Dalam riset MNC Sekuritas, IHSG diproyeksikan akan menguji area support di kisaran 6.983–7.009. Setelah itu, indeks berpeluang rebound untuk menguji level resistance di rentang 7.188–7.270.
“IHSG masih rentan terkoreksi, namun cenderung terbatas dan berpeluang menguat dalam jangka pendek,” tulis MNC Sekuritas.
Sebelumnya, IHSG ditutup menguat 0,41% ke level 7.101 pada perdagangan Rabu (29/4/2026), didukung oleh munculnya volume pembelian yang mulai meningkat.

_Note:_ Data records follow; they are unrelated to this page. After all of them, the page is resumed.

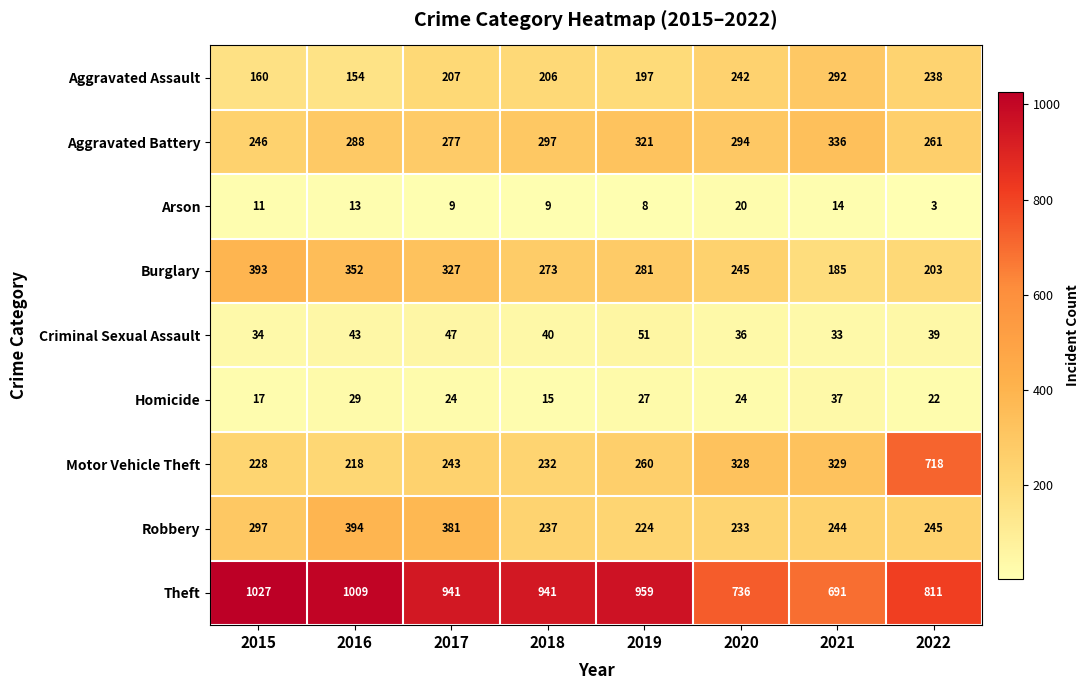

What is the sum of the Theft values at 2018 and 2016?

1950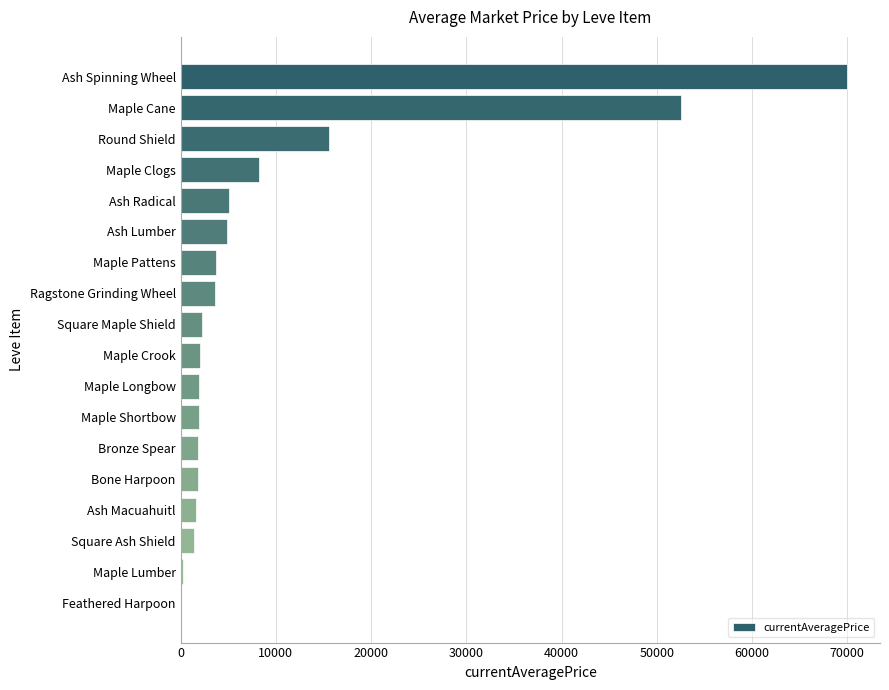

Which has a higher value, Ragstone Grinding Wheel or Maple Crook?

Ragstone Grinding Wheel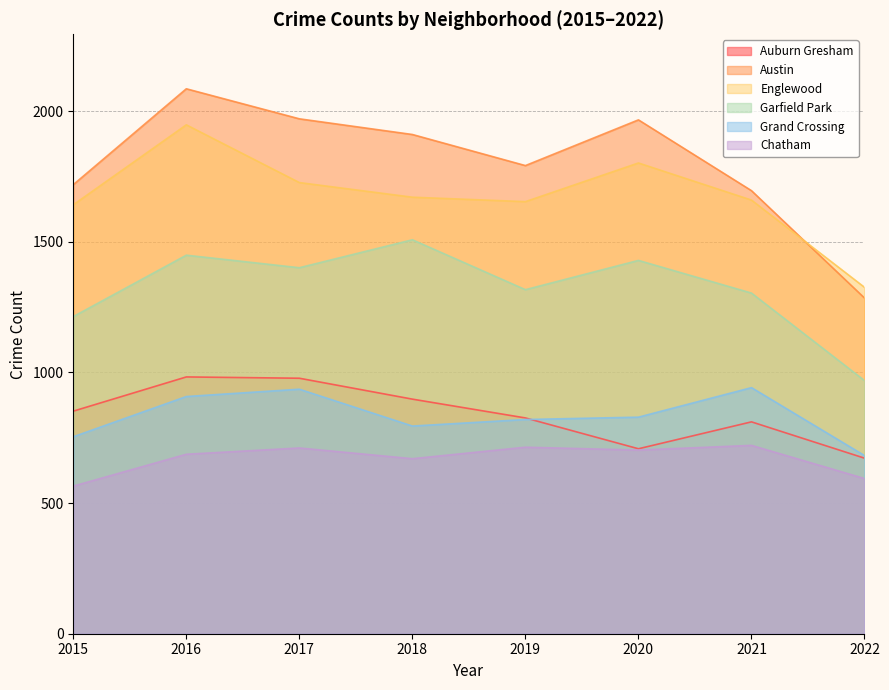

What is the value of the Garfield Park point at the 2nd from the left?

1449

Di tengah kondisi pasar yang masih fluktuatif, MNC Sekuritas merilis sejumlah saham pilihan dengan pendekatan trading jangka pendek:
ASRI – Trading Buy
Saham properti ini menguat tipis 0,73% ke Rp138, namun masih tertahan oleh MA60.
Area beli: Rp134–Rp137
Target: Rp153 dan Rp163
Stoploss: di bawah Rp132
BIPI – Buy on Weakness
Naik 2,44% ke Rp252 dengan dominasi volume beli, meski tertahan MA20.
Area beli: Rp244–Rp250
Target: Rp270 dan Rp290
Stoploss: di bawah Rp234
HMSP – Buy on Weakness
Menguat 4,73% ke Rp775 dan berhasil ditutup di atas MA20.
Area beli: Rp750–Rp770
Target: Rp820 dan Rp855
Stoploss: di bawah Rp735
SUPA – Buy on Weakness
Melonjak 5,39% ke Rp880 dengan peningkatan volume, namun tertahan MA60.
Area beli: Rp845–Rp880
Target: Rp935 dan Rp965
Stoploss: di bawah Rp825
MNC Sekuritas menilai, struktur teknikal IHSG saat ini masih berada dalam fase korektif terbatas, sehingga strategi yang disarankan adalah selektif dan disiplin terhadap manajemen risiko.
Pelaku pasar juga diimbau tetap mencermati sentimen global dan domestik yang dapat mempengaruhi arah indeks dalam jangka pendek.